Baccalà alla crema all'americana

Baccalà alla cremaBaccalà alla crema all'americana
Tempo di preparazione: un'ora.
Tempo di cottura: 40 minuti.

Ingredienti per 4 :

Mezzo chilo di baccalà già ammollato,
35 grammi di farina,
35 grammi di burro,
Un quarto di litro abbondante di latte,
Due tuorli d'uovo,
8 fette di pan carré senza crosta leggermente tostate da
ambo le parti e imburrate,
Un pizzico di noce moscata,
Sale,
Pepe

Per guarnire:
Due cucchiai di prezzemolo finemente tritato.

Per accompagnare:
Patate cotte al vapore.


Preparazione:

Ponete il baccalà già ammollato (vedi Baccalà alla certosina) sul tagliere, asciugatelo in un canovaccio strizzandolo leggermente per eliminare l'eventuale eccesso di acqua, togliete la pelle e le lische e tagliatelo a piccoli pezzi di forma grosso modo rettangolare lunghi circa tre centimetri.

Fate sciogliere intanto in un tegame di terracotta il burro, aggiungete la farina e, sempre mescolando con il cucchiaio di legno, amalgamatevi poco per volta il latte caldo.

Lasciate sobbollire adagio la salsa per 20 minuti, unite i pezzetti di baccalà e fate cuocere per un quarto d'ora, rigirando spesso e lasciando ben amalgamare alla salsa cremosa.

Togliete allora il recipiente dal fuoco ed incorporate al composto (rigirando velocemente con il cucchiaio di legno) due tuorli d'uovo sbattuti a parte in una scodellina, quindi condite il tutto con sale, una presa di pepe e un poco di noce moscata grattugiata.

Ponete infine il composto sulle fette di pan carré, disponete queste ultime su un piatto di servizio, circondandole con patatine cotte al vapore e cospargete il tutto con un po' di prezzemolo finemente tritato.


Note - Consigli - Varianti :

Baccalà e stoccafisso.
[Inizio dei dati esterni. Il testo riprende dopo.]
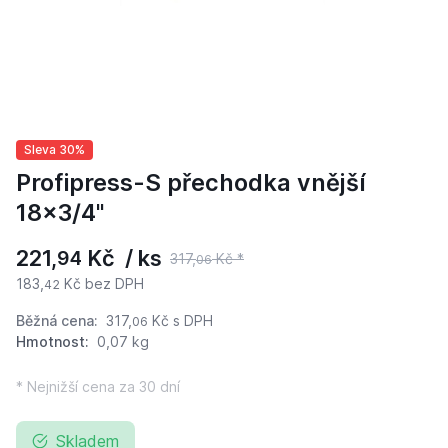
Sleva 30%
Profipress-S přechodka vnější
18x3/4"
221,
Kč / ks
94
317,
Kč *
06
183,
Kč bez DPH
42
Běžná cena:
317,
Kč
s DPH
06
Hmotnost:
0,07 kg
* Nejnižší cena za 30 dní
Skladem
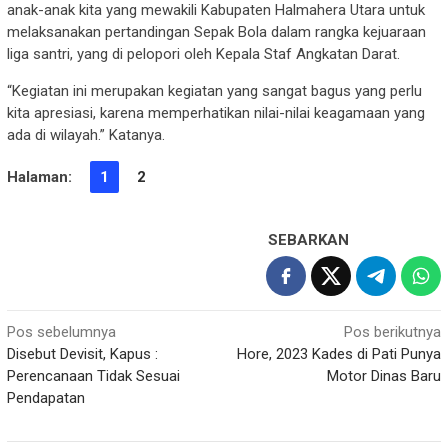
anak-anak kita yang mewakili Kabupaten Halmahera Utara untuk
melaksanakan pertandingan Sepak Bola dalam rangka kejuaraan
liga santri, yang di pelopori oleh Kepala Staf Angkatan Darat.
“Kegiatan ini merupakan kegiatan yang sangat bagus yang perlu
kita apresiasi, karena memperhatikan nilai-nilai keagamaan yang
ada di wilayah.” Katanya.
Halaman:
1
2
SEBARKAN
Navigasi
Pos sebelumnya
Pos berikutnya
Disebut Devisit, Kapus :
Hore, 2023 Kades di Pati Punya
pos
Perencanaan Tidak Sesuai
Motor Dinas Baru
Pendapatan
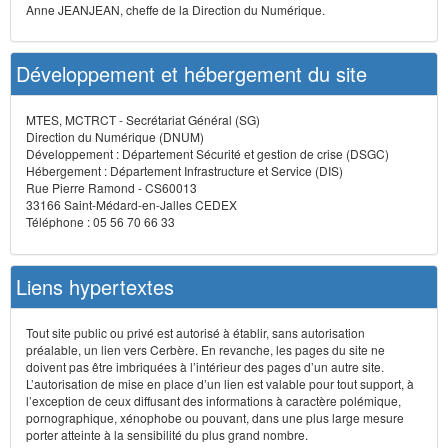
Anne JEANJEAN, cheffe de la Direction du Numérique.
Développement et hébergement du site
MTES, MCTRCT - Secrétariat Général (SG)
Direction du Numérique (DNUM)
Développement : Département Sécurité et gestion de crise (DSGC)
Hébergement : Département Infrastructure et Service (DIS)
Rue Pierre Ramond - CS60013
33166 Saint-Médard-en-Jalles CEDEX
Téléphone : 05 56 70 66 33
Liens hypertextes
Tout site public ou privé est autorisé à établir, sans autorisation
préalable, un lien vers Cerbère. En revanche, les pages du site ne
doivent pas être imbriquées à l’intérieur des pages d’un autre site.
L’autorisation de mise en place d’un lien est valable pour tout support, à
l’exception de ceux diffusant des informations à caractère polémique,
pornographique, xénophobe ou pouvant, dans une plus large mesure
porter atteinte à la sensibilité du plus grand nombre.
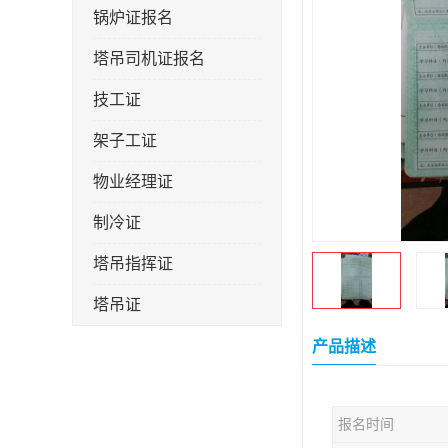
锅炉证报名
塔吊司机证报名
技工证
架子工证
物业经理证
制冷证
塔吊指挥证
塔吊证
监理工程师
产品描述
技术员
报名时间
施工员证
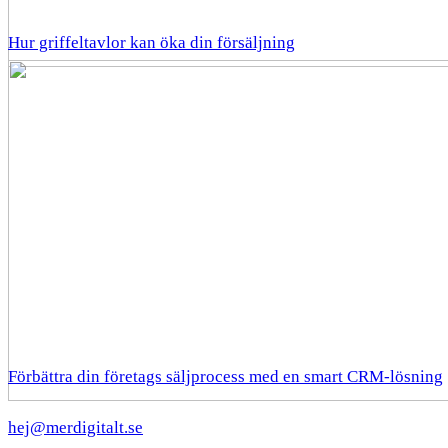
Hur griffeltavlor kan öka din försäljning
Förbättra din företags säljprocess med en smart CRM-lösning
hej@merdigitalt.se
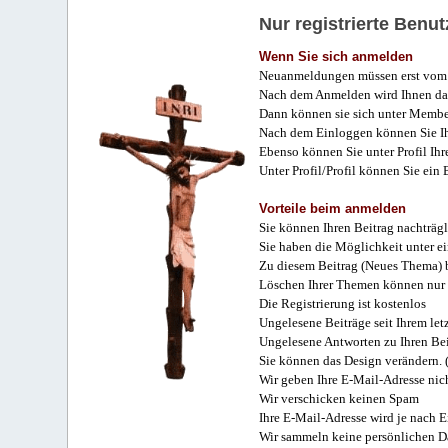
Nur registrierte Ben
Wenn Sie sich anmelden
Neuanmeldungen müssen erst vom 
Nach dem Anmelden wird Ihnen das
Dann können sie sich unter Membe
Nach dem Einloggen können Sie Ihr
Ebenso können Sie unter Profil Ihr
Unter Profil/Profil können Sie ein
Vorteile beim anmelden
Sie können Ihren Beitrag nachträgl
Sie haben die Möglichkeit unter e
Zu diesem Beitrag (Neues Thema) b
Löschen Ihrer Themen können nur 
Die Registrierung ist kostenlos
Ungelesene Beiträge seit Ihrem let
Ungelesene Antworten zu Ihren Bei
Sie können das Design verändern. 
Wir geben Ihre E-Mail-Adresse nich
Wir verschicken keinen Spam
Ihre E-Mail-Adresse wird je nach E
Wir sammeln keine persönlichen D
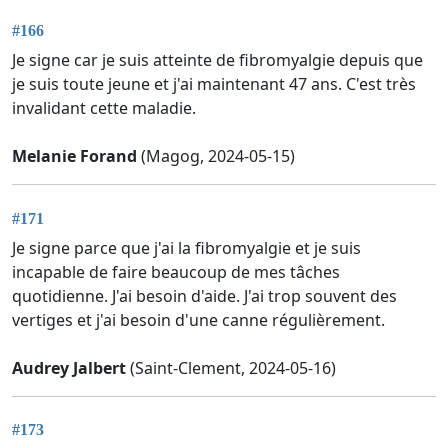
#166
Je signe car je suis atteinte de fibromyalgie depuis que
je suis toute jeune et j'ai maintenant 47 ans. C'est très
invalidant cette maladie.
Melanie Forand
(Magog, 2024-05-15)
#171
Je signe parce que j'ai la fibromyalgie et je suis
incapable de faire beaucoup de mes tâches
quotidienne. J'ai besoin d'aide. J'ai trop souvent des
vertiges et j'ai besoin d'une canne régulièrement.
Audrey Jalbert
(Saint-Clement, 2024-05-16)
#173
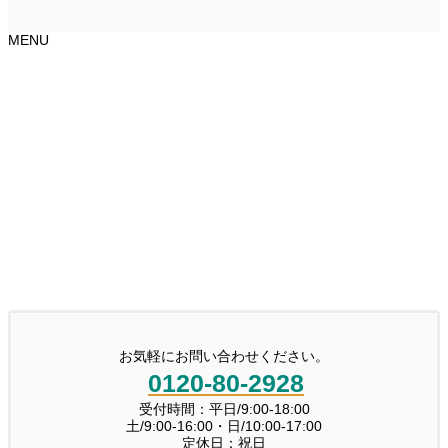
MENU
お気軽にお問い合わせください。
0120-80-2928
受付時間：平日/9:00-18:00
土/9:00-16:00・日/10:00-17:00
定休日：祝日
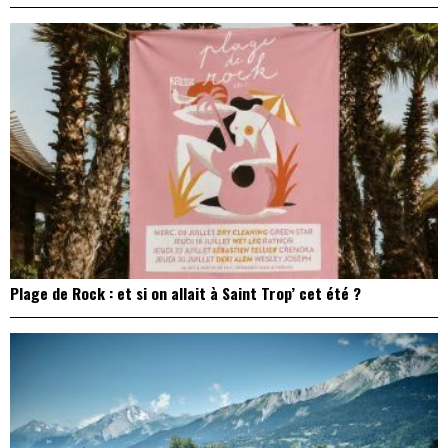
Plage de Rock : et si on allait à Saint Trop’ cet été ?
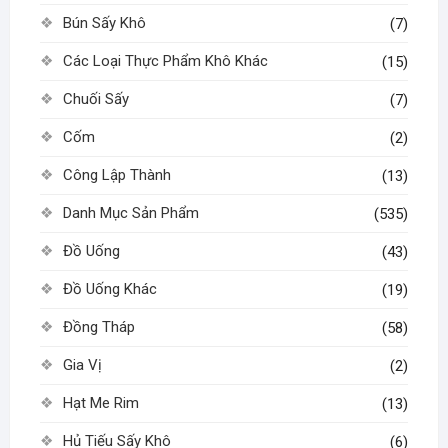
Bún Sấy Khô
(7)
Các Loại Thực Phẩm Khô Khác
(15)
Chuối Sấy
(7)
Cốm
(2)
Công Lập Thành
(13)
Danh Mục Sản Phẩm
(535)
Đồ Uống
(43)
Đồ Uống Khác
(19)
Đồng Tháp
(58)
Gia Vị
(2)
Hạt Me Rim
(13)
Hủ Tiếu Sấy Khô
(6)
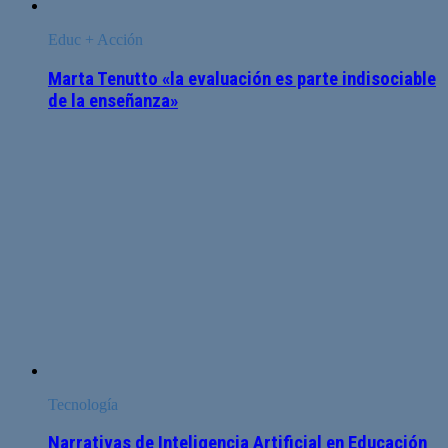
Educ + Acción
Marta Tenutto «la evaluación es parte indisociable
de la enseñanza»
Tecnología
Narrativas de Inteligencia Artificial en Educación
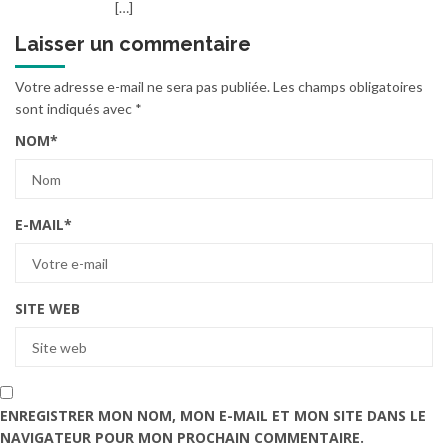
[…]
Laisser un commentaire
Votre adresse e-mail ne sera pas publiée.
Les champs obligatoires
sont indiqués avec
*
NOM
*
E-MAIL
*
SITE WEB
ENREGISTRER MON NOM, MON E-MAIL ET MON SITE DANS LE
NAVIGATEUR POUR MON PROCHAIN COMMENTAIRE.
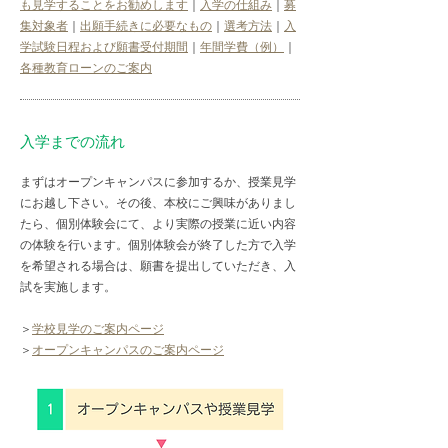
も見学することをお勧めします
｜
入学の仕組み
｜
募
集対象者
｜
出願手続きに必要なもの
｜
選考方法
｜
入
学試験日程および願書受付期間
｜
年間学費（例）
｜
各種教育ローンのご案内
入学までの流れ
まずはオープンキャンパスに参加するか、授業見学
にお越し下さい。その後、本校にご興味がありまし
たら、個別体験会にて、より実際の授業に近い内容
の体験を行います。個別体験会が終了した方で入学
を希望される場合は、願書を提出していただき、入
試を実施します。
＞
学校見学のご案内ページ
​＞
オープンキャンパスのご案内ページ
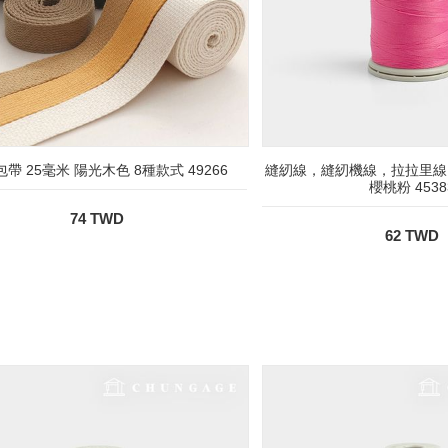
帶 25毫米 陽光木色 8種款式 49266
縫紉線，縫紉機線，拉拉里線
櫻桃粉 4538
74 TWD
62 TWD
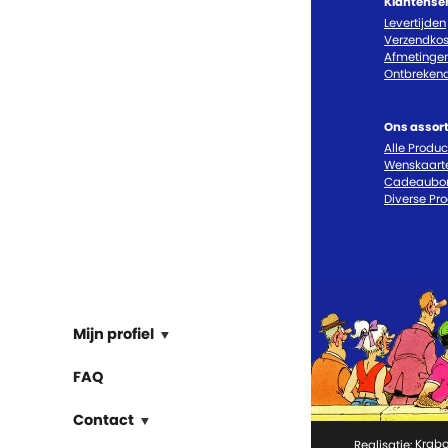
Klantense
Levertijden
Verzendkos
Afmetinge
Ontbrekend
Ons assor
Alle Produ
Wenskaart
Cadeaubo
Diverse Pr
Mijn profiel
FAQ
Contact
Realisatie:
Krabo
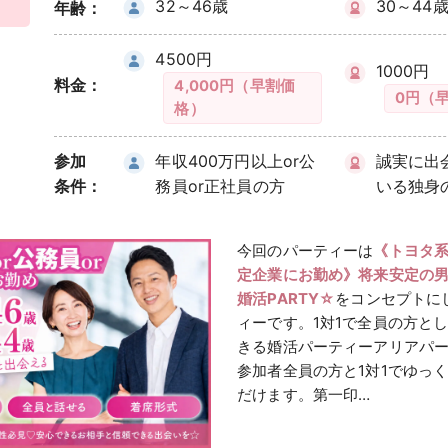
32～46歳
30～44
年齢：
4500円
1000円
料金：
4,000円（早割価
0円（
格）
参加
年収400万円以上or公
誠実に出
条件：
務員or正社員の方
いる独身
今回のパーティーは
《トヨタ系
定企業にお勤め》将来安定の
婚活PARTY☆
をコンセプトに
ィーです。1対1で全員の方と
きる婚活パーティーアリアパ
参加者全員の方と1対1でゆっ
だけます。第一印…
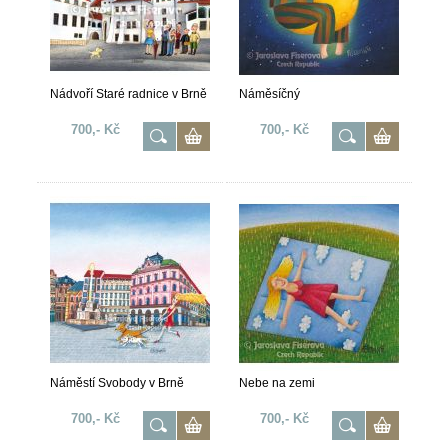
Nádvoří Staré radnice v Brně
Náměsíčný
700,- Kč
700,- Kč
Náměstí Svobody v Brně
Nebe na zemi
700,- Kč
700,- Kč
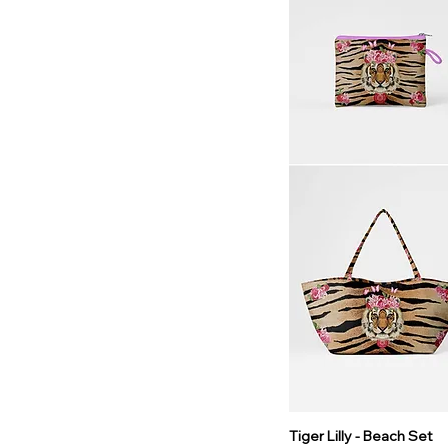
Tiger Lilly - Beach Set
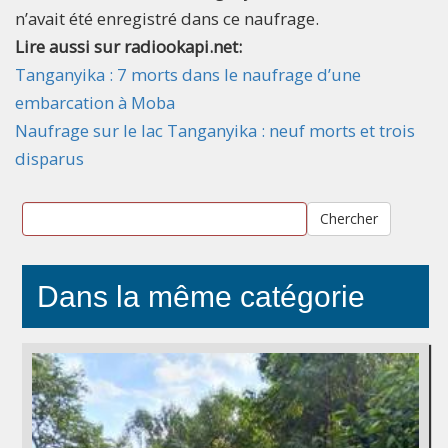
n’avait été enregistré dans ce naufrage.
Lire aussi sur radiookapi.net:
Tanganyika : 7 morts dans le naufrage d’une
embarcation à Moba
Naufrage sur le lac Tanganyika : neuf morts et trois
disparus
Chercher
Dans la même catégorie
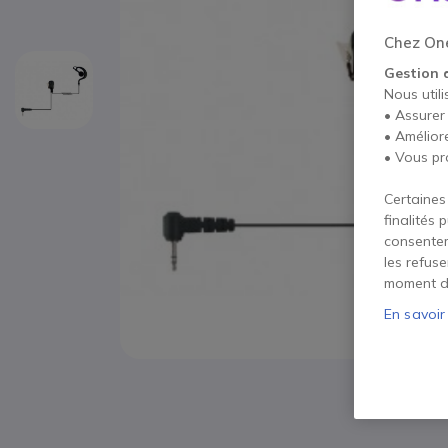
Chez One
Gestion 
Nous utili
• Assurer
• Amélior
• Vous pr
Certaines
finalités 
consentem
les refus
moment d
En savoir
Passer au début de la Galerie d’images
Il baccalà, uno degli alimenti ittici più diffusi nel mondo, si produce per essiccazione e salatura delle carni del merluzzo, lo stoccafisso, invece, è un merluzzo di notevoli dimensioni che, dopo la pesca, viene decapitato, aperto ed esposto all'aria per lungo essiccamento, senza essere preventivamente salato, assumendo in tal modo la rigidità di un bastone.

Lo stoccafisso si conserva per molto tempo, e viene venduto in grossi pezzi triangolari. Prima del consumo deve essere accuratamente battuto, per ammorbidire e spezzare le fibre disseccate, quindi va tenuto in ammollo nell'acqua per qualche giorno: i tempi ottimali sono di almeno tre giorni in acqua corrente, e fino a una settimana in acqua ferma (che però deve essere rinnovata spesso).

L'operazione di scegliere, preparare e cucinare il baccalà richiede tempo e pazienza. Acquistando quello non ancora ammollato dal negoziante, occorre controllare le ore di ammorbidimento e i ricambi dell'acqua, per dissalare il pesce e gonfiarlo al punto giusto.

Per quasi tutte le ricette si deve provvedere al taglio, ottenendo fette larghe in media cinque centimetri, e all'eliminazione di pelle e lische. Contrariamente allo stoccafisso, il baccalà non deve essere ammorbidito usando il martello di legno.

Il buon baccalà deve essere morbido, carnoso, con fibre compatte ma non legnose, e una consistenza, a cottura ultimata, di poco superiore a quella del merluzzo fresco. Nonostante la sua natura di cibo ittico, il baccalà viene cucinato anche con alimenti di solito esclusi da ricette a base di pesce, come il formaggio grana.

Poiché in cottura il baccalà tende ad assorbire molto liquido, bisogna dosarlo bene e non eccedere coi grassi, specie l'olio d'oliva, evitando piatti saporiti ma di difficile digestione.